(Material for this exercise Opens)

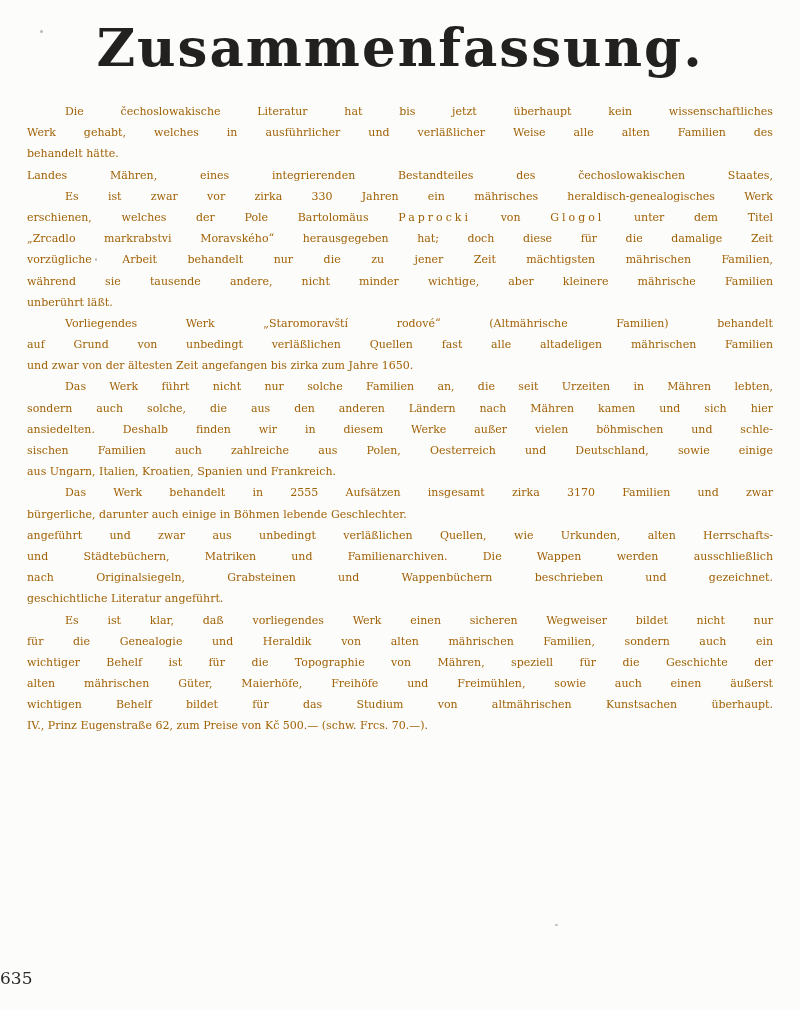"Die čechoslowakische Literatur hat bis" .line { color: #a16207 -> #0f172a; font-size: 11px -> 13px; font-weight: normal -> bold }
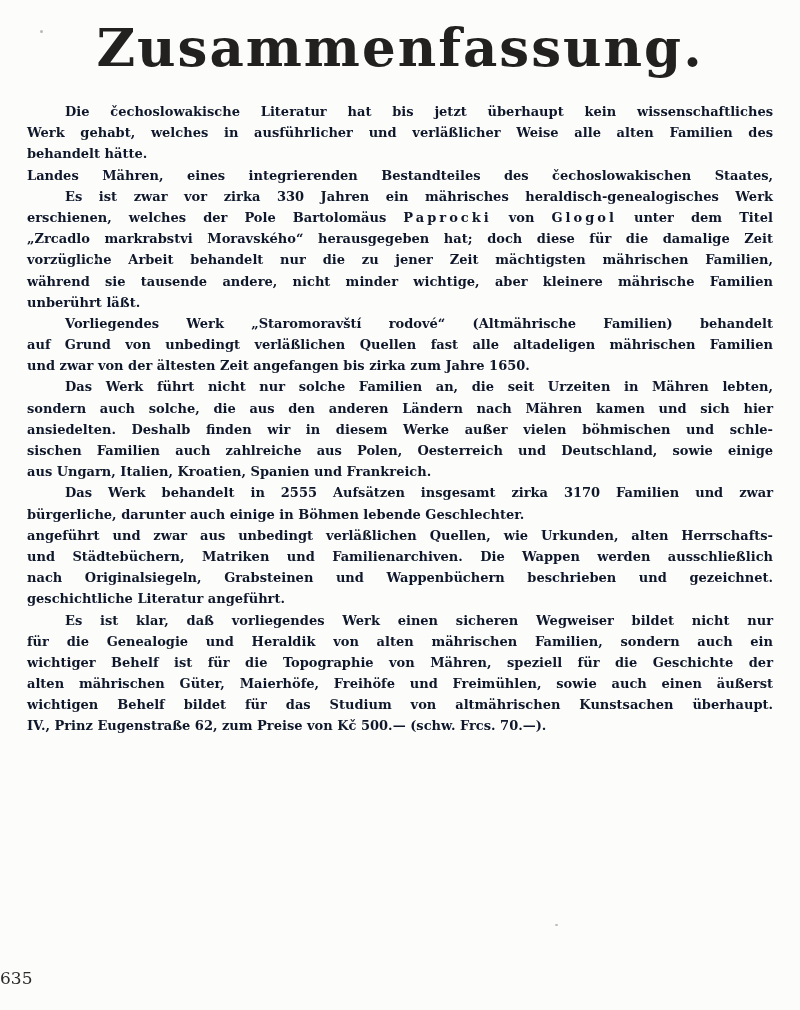"Über jede Familie wird das" div.line { html: none -> <div><span>Über jede Familie wird das wichtigste, bekannte, genealogisch-heraldische Material</span></div> }
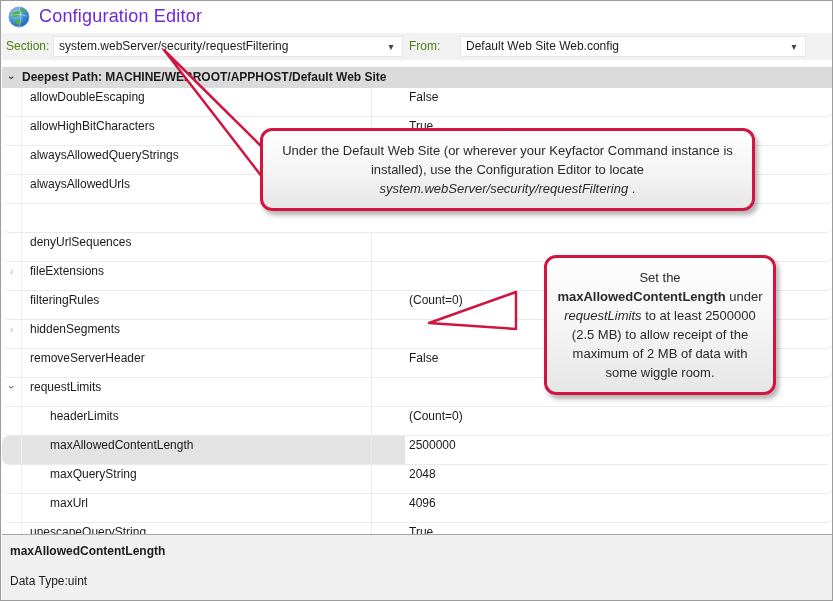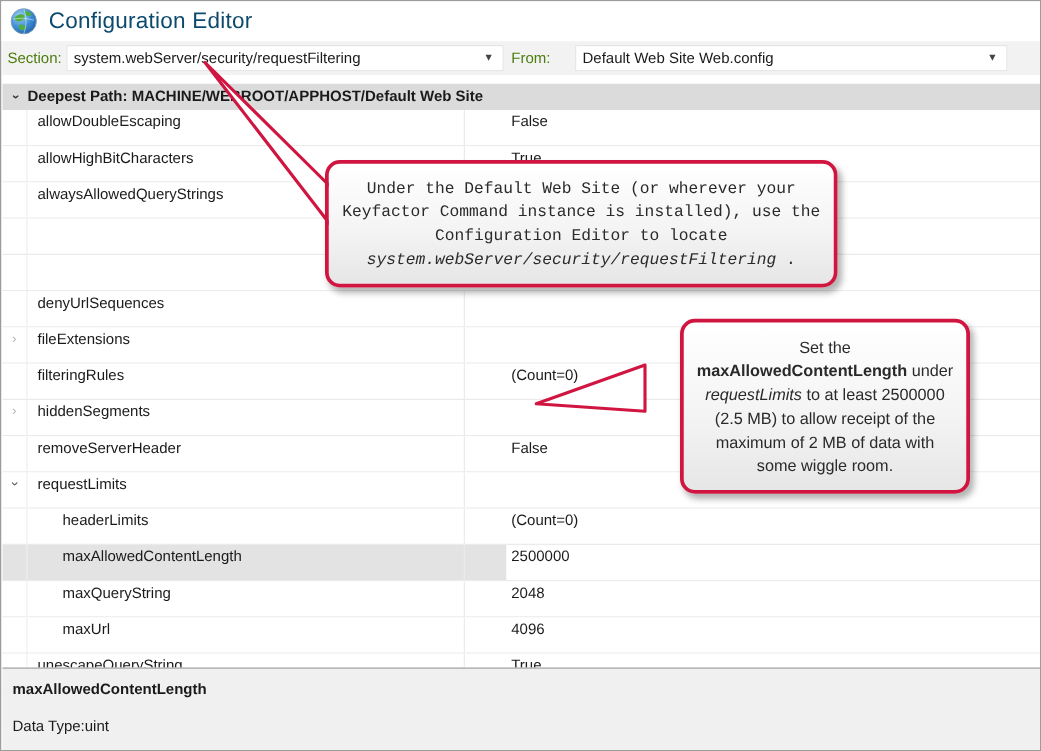"Configuration Editor" .app-title { color: #0c4a6e -> #6d28d9 }
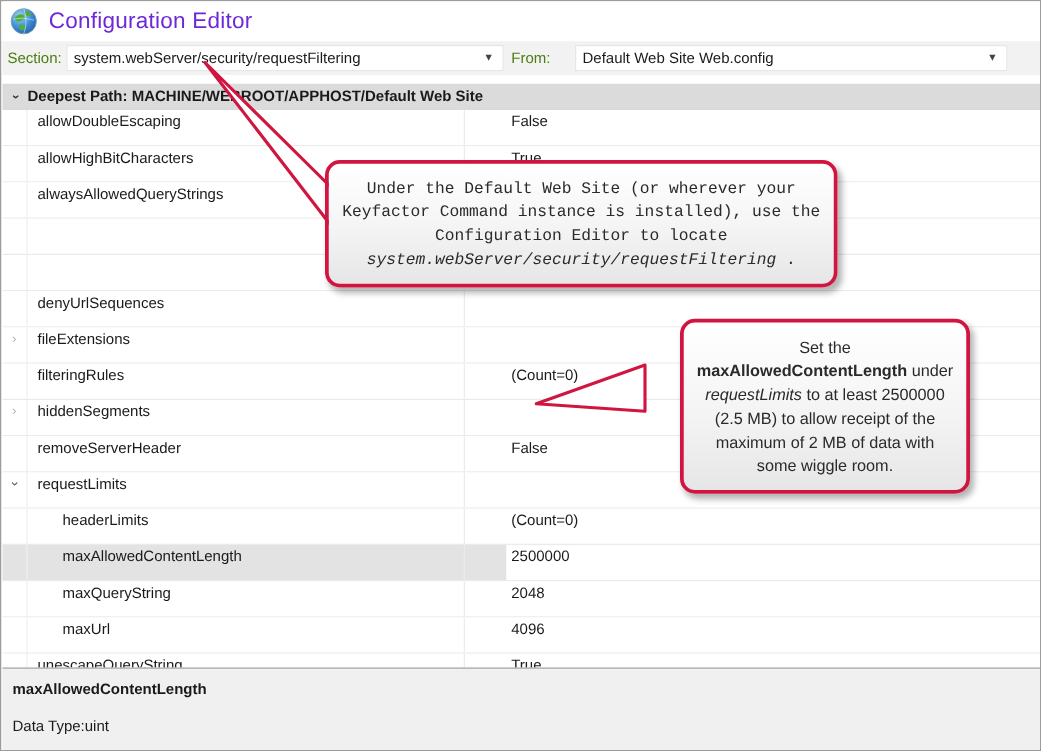"allowDoubleEscaping" .grid-row { border-radius: none -> 7px }
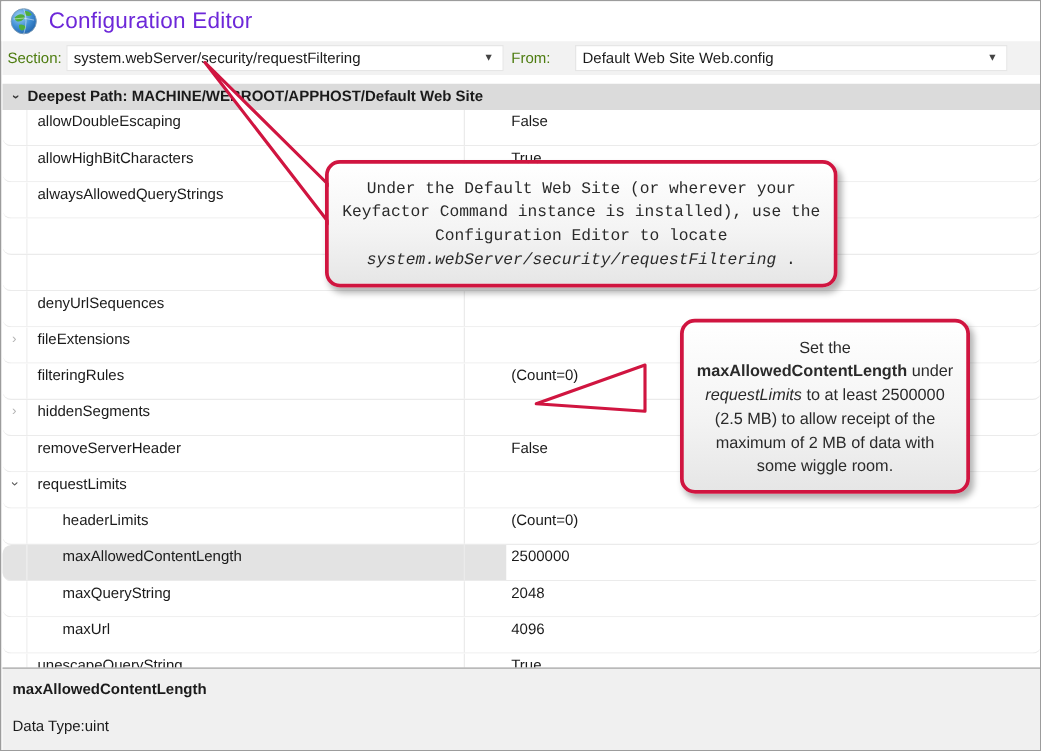"Under the Default Web Site" .callout-1 { font-family: Liberation Mono, monospace -> none; width: 410px -> 495px }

(Material for this exercise Closes)

## Problem description
Down to the last line, print the material exactly, but not its pictures.

## Final answer
"Die čechoslowakische Literatur hat bis" .line { color: #a16207 -> #0f172a; font-size: 11px -> 13px; font-weight: normal -> bold }
"Über jede Familie wird das" div.line { html: none -> <div><span>Über jede Familie wird das wichtigste, bekannte, genealogisch-heraldische Material</span></div> }
"Configuration Editor" .app-title { color: #0c4a6e -> #6d28d9 }
"allowDoubleEscaping" .grid-row { border-radius: none -> 7px }
"Under the Default Web Site" .callout-1 { font-family: Liberation Mono, monospace -> none; width: 410px -> 495px }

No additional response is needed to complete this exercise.